He said Australia and New Zealand were sending generators along with supplies to help get the power running again, and there seemed to be enough fuel to run them.
"Fortunately we have enough fuel, we think we have enough fuel to last until Wednesday of next week and there is a tanker due in ghere on Monday of next week."
Tonga food supplies secure in short term
New Zealand's acting high commissioner to the kingdom, Elena Procuta, said early assessments conducted by the Ministry of Agriculture after the cyclone show there is enough food for the short-term.
She said root crops like taro, cassava and yams have not been badly damaged and they could meet immediate needs.
However there were also concerns for tree-grown staples like plantains, breadfruit and bananas.
"The government is still working out how they're going to manage the food security situation but an early assessment might be that it's not as devastating as it could have been. They've got sufficient for the short term."
Homes, crops on Fiji's Ono-i-Lau left devastated
Meanwhile nearly half the residents of Fiji's Ono-i-Lau island are in evacuation centres because their homes were so badly damaged by Cyclone Gita.
The category four cyclone passed over the small island, halfway between Tonga and Fiji, close to midnight on Tuesday.
The chief of Matokana village on Ono-i-Lau, Noa Sukanasau, said more than 200 locals were staying in centres across the island.
"The eye of the cyclone, Gita, passed really close to Ono island and we experienced very high wind, damaging wind.

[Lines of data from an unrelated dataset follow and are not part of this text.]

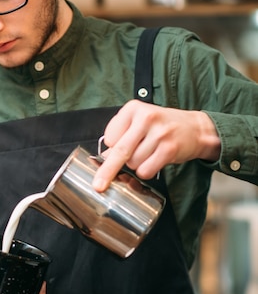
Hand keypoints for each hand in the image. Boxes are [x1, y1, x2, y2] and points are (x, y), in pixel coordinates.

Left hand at [93, 99, 220, 191]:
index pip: (110, 136)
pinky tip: (155, 161)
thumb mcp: (140, 123)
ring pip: (133, 163)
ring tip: (149, 153)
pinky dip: (146, 171)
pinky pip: (146, 170)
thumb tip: (103, 158)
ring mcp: (159, 133)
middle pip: (120, 151)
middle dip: (107, 171)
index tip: (120, 145)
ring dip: (136, 165)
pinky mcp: (169, 149)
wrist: (196, 128)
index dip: (112, 147)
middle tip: (98, 185)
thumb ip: (122, 136)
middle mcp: (146, 118)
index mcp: (133, 108)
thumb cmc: (162, 126)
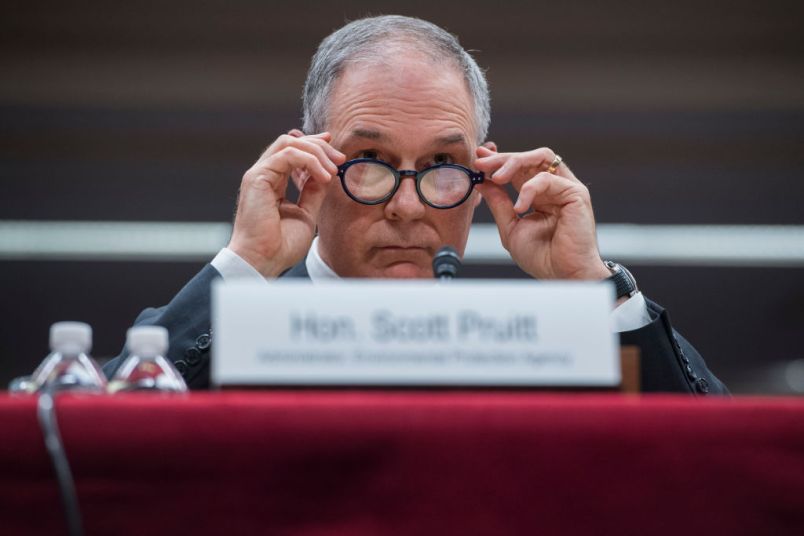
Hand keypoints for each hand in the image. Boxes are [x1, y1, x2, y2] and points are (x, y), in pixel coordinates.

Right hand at [227, 131, 344, 276]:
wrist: (263, 261)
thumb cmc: (280, 246)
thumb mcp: (306, 214)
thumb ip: (313, 192)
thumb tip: (327, 175)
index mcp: (272, 183)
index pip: (292, 153)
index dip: (315, 147)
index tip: (337, 154)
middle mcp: (264, 175)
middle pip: (292, 142)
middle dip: (320, 147)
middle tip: (340, 159)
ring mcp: (259, 174)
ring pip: (289, 143)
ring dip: (316, 152)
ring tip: (333, 170)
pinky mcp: (257, 177)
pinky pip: (287, 155)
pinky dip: (310, 161)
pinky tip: (324, 176)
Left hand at [474, 146, 609, 280]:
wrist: (562, 275)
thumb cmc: (542, 257)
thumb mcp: (511, 227)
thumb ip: (499, 204)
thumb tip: (482, 182)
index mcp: (540, 195)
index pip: (519, 168)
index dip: (499, 161)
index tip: (478, 160)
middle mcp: (555, 187)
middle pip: (529, 158)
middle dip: (502, 158)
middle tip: (481, 164)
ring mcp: (566, 188)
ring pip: (540, 158)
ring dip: (514, 163)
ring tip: (496, 177)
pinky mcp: (576, 193)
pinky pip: (548, 179)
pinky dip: (529, 189)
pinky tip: (519, 207)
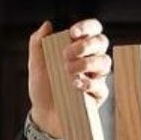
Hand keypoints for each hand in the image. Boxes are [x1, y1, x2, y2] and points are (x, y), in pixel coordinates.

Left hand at [27, 19, 111, 138]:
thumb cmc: (42, 88)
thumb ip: (38, 43)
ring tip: (68, 70)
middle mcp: (90, 61)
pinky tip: (76, 84)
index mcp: (78, 49)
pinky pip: (102, 86)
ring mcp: (96, 78)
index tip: (72, 33)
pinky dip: (89, 83)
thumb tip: (47, 24)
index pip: (92, 30)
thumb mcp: (36, 65)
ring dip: (87, 63)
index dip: (87, 27)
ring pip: (105, 62)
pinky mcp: (97, 96)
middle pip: (102, 43)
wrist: (43, 115)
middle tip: (66, 54)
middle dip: (86, 44)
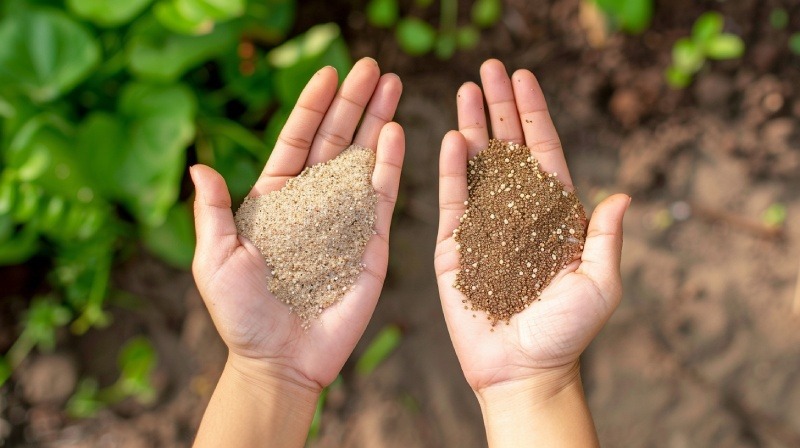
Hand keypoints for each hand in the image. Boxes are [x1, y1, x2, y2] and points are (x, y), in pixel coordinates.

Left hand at [191, 58, 404, 392]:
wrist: (280, 360)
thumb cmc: (241, 314)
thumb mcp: (215, 259)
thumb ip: (213, 211)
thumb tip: (200, 165)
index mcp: (276, 201)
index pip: (297, 141)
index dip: (312, 107)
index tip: (329, 72)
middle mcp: (313, 204)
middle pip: (335, 141)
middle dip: (354, 102)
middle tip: (374, 68)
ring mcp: (344, 221)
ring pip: (363, 160)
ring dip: (377, 121)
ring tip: (393, 85)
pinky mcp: (370, 244)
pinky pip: (381, 197)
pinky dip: (389, 163)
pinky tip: (394, 133)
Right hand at [434, 59, 628, 396]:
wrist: (522, 369)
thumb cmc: (565, 332)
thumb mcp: (598, 284)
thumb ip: (606, 239)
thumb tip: (621, 196)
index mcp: (552, 217)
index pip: (543, 154)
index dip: (534, 115)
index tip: (524, 79)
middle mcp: (517, 214)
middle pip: (508, 149)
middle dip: (499, 108)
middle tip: (489, 69)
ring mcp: (484, 227)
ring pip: (477, 166)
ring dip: (472, 127)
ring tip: (465, 90)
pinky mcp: (454, 247)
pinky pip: (452, 201)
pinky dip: (451, 170)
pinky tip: (451, 139)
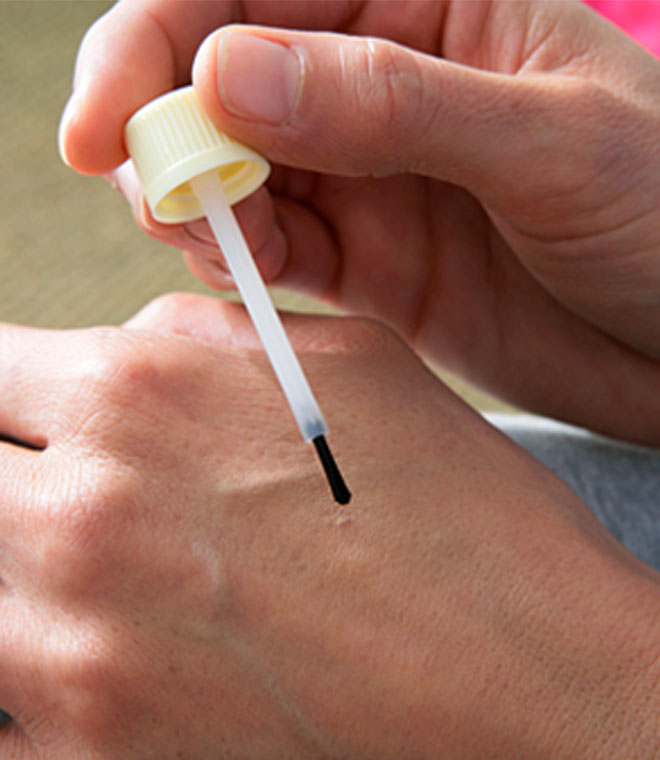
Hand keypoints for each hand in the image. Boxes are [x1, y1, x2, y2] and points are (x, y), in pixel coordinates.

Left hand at [1, 292, 658, 757]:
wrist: (526, 679)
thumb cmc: (455, 513)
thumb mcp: (342, 366)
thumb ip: (201, 339)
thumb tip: (122, 346)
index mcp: (139, 395)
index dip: (9, 388)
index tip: (27, 410)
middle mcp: (87, 518)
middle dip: (16, 469)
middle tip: (67, 489)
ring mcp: (78, 657)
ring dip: (20, 576)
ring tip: (97, 576)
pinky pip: (4, 710)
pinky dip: (32, 681)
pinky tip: (103, 660)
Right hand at [59, 0, 659, 444]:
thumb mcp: (545, 142)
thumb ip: (391, 103)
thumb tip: (228, 74)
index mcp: (425, 5)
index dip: (160, 42)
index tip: (108, 120)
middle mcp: (378, 86)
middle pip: (220, 80)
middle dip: (161, 128)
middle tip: (146, 189)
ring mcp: (366, 178)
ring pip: (233, 170)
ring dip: (190, 198)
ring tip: (195, 234)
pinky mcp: (365, 261)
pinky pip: (274, 248)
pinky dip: (238, 257)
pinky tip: (238, 272)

He said the cyclone began bringing "terrible damage" to all four villages about 11 o'clock.
"Total of 12 houses were blown completely out, right on the ground and about 24 I think, or 28, were badly damaged.
"Part of the roofs, corrugated iron roofing were blown off.

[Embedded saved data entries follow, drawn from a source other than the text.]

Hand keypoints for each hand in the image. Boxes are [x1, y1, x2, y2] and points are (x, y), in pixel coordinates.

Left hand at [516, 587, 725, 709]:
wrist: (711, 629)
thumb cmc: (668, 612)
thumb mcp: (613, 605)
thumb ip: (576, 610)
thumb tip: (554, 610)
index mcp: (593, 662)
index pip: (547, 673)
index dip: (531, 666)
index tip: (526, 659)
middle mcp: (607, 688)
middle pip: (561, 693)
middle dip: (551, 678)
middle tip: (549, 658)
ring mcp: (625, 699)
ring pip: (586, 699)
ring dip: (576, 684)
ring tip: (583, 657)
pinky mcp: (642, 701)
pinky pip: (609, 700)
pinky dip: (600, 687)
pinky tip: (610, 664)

He said gardens were damaged by the storm and the villagers would likely have to watch their plantations rot away.
"From today all the villages are busy cleaning. Cleaning the villages."
"We've received news from the government that the next boat will be sailing sometime this week, it will be brining in kumara crops, tapioca, banana crops for us to replant everything again.
"We are fortunate that we have the government looking at our plight right away.
Mr Sukanasau said Cyclone Gita had been one of the most severe storms in memory, but residents on the island are resilient and he is confident they will recover.
NZ groups send emergency supplies, will help constuct homes
Community groups and humanitarian organisations in New Zealand are calling for donations to help Pacific countries hit by Cyclone Gita.
The Ōtāhuhu-Mangere Youth Group and Ōtāhuhu Rotaract group are receiving donations of clothing and non-perishable food over the next three days.
The not-for-profit organisation Habitat for Humanity was also seeking help to provide housing aid.
Its chief executive Claire Szabó said the group would offer multiple stages of relief.
"We're going to do some emergency kits in the first instance to make sure people have got somehwere to go home to, but the major project is going to be reconstruction of cyclone-resilient homes.
"And so we would be very welcoming of donations to support us in that work.
Ms Szabó said emergency kits contained tarpaulins, rope and tools to construct shelters.